The Man Who Invented Christmas (2017) – reviewed by George

The story of how Charles Dickens (Dan Stevens) came to write “A Christmas Carol”, with some insight into his process, is really interesting and surprisingly Christmasy.
New York City, 1842: Basking in the success of “Oliver Twist”, Dickens embarked on a tour of America. Fans in every city staged galas to welcome the literary sensation. The enthusiasm (and noise) of each theater-filling crowd was amazing – and unbearable. Charles couldn’t wait to get home.
London, October 1843: Sixteen months and three flops later (“Martin Chuzzlewitt”, “Barnaby Rudge”, and “American Notes”) and critics are having him for lunch, calling attention to his habit of making up names never before heard of, using snatches of overheard conversation from the streets, daring to write about poor people, and so on. All things for which he is venerated today. And surprisingly one of his harshest critics was William Makepeace Thackeray (Miles Jupp), whom I always think of as a humorist.

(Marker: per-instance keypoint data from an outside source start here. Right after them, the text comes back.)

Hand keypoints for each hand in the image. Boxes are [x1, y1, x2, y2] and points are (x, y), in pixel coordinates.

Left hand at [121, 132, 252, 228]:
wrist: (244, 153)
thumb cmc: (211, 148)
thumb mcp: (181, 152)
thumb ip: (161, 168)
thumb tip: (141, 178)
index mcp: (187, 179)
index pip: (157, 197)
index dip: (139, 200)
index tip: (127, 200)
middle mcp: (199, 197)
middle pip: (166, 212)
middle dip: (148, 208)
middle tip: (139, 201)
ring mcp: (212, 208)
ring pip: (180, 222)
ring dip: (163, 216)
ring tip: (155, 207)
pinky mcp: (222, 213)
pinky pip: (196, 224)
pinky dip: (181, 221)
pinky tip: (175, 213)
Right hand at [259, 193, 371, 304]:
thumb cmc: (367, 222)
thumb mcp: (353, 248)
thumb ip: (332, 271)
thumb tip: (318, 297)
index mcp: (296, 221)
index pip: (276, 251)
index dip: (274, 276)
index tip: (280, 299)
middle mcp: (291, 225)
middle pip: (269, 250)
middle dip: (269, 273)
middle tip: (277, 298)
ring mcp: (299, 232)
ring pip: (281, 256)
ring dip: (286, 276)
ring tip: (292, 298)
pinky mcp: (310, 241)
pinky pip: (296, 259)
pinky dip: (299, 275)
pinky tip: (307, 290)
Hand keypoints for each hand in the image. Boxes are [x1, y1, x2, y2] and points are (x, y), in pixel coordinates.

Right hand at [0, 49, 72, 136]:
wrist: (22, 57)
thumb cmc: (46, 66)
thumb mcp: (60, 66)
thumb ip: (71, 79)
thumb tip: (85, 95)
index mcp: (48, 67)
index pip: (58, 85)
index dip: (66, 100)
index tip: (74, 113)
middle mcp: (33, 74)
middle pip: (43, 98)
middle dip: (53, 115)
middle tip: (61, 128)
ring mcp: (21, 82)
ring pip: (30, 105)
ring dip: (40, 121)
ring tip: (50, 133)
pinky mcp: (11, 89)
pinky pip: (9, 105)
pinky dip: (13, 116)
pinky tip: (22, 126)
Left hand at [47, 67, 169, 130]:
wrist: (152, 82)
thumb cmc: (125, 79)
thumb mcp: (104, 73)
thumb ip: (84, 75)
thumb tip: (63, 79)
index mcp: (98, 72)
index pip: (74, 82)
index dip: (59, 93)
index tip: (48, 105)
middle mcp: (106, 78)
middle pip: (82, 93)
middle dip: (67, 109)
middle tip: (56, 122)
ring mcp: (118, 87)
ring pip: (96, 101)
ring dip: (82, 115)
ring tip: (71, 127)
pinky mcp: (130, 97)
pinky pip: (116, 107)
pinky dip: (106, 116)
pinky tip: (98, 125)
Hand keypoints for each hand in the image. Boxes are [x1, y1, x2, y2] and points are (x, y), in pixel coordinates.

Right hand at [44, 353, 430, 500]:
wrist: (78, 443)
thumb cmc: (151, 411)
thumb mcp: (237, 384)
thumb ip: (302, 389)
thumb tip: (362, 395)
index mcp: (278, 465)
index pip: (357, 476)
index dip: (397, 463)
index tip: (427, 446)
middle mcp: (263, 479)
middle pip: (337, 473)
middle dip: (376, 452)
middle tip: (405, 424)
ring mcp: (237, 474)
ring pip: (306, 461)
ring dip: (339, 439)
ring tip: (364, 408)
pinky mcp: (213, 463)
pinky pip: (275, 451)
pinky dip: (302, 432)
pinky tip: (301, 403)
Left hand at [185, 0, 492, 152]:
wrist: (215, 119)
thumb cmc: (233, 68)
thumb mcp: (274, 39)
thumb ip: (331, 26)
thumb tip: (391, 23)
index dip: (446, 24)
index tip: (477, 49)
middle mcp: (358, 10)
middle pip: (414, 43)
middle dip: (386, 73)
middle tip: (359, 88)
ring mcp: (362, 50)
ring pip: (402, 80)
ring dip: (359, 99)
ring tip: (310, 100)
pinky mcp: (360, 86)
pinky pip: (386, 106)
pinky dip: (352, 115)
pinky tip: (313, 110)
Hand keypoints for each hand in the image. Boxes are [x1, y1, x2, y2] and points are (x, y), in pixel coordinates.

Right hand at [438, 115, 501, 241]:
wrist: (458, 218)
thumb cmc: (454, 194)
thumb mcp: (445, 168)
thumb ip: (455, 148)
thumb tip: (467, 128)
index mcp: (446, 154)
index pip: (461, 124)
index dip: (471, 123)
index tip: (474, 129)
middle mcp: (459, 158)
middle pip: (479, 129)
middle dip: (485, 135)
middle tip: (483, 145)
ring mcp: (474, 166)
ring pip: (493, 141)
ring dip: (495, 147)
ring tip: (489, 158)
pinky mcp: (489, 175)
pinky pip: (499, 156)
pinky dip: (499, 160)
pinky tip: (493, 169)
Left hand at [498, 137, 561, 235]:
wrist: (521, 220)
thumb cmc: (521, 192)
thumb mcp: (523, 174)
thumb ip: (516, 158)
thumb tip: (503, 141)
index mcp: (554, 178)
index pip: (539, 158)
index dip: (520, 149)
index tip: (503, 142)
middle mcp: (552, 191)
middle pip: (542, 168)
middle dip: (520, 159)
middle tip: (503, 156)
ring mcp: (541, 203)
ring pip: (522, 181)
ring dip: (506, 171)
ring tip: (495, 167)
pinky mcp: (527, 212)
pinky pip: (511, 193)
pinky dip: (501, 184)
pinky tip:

The tics of Dickens’s process are all shown as he struggles to write his new book in time to get it illustrated and printed at least a few days before Christmas. And we see his family history and his dislike of his father (Jonathan Pryce), and we learn that he, as a child (Ely Solan) actually worked in a factory during one of his father’s stays in the poor house. We also see the thing critics of his day abhorred: his habit of naming his characters after people he meets in daily life, i.e. a waiter named Marley. And we see how he conjured up characters and spoke with them, argued with them even. Scrooge (Christopher Plummer) appears early and hangs on, arguing for his prejudices and cruelty.
Charles’s household staff was overseen by his housekeeper, Mrs. Fisk (Miriam Margolyes), and included the young woman Tara (Anna Murphy), who also plays the Ghost of Christmas Past. Charles’s friend and agent John Forster (Justin Edwards), also plays the Ghost of Christmas Present. Morfydd Clark plays Dickens’s wife and Ger Ryan plays his mother.
From the script: “A Christmas Carol was published December 19th, 1843, and by Christmas every copy had been sold. And charitable giving soared. It became one of the best-selling books of all time, forever changing the way we celebrate Christmas, reminding us of the joys of friendship, kindness, and generosity.”
So the film is more than a chronicle of how Dickens broke his streak of failures with a huge success; it teaches us again why we love Christmas so much, and delight in wishing others, “Merry Christmas!”, for happiness is indeed contagious.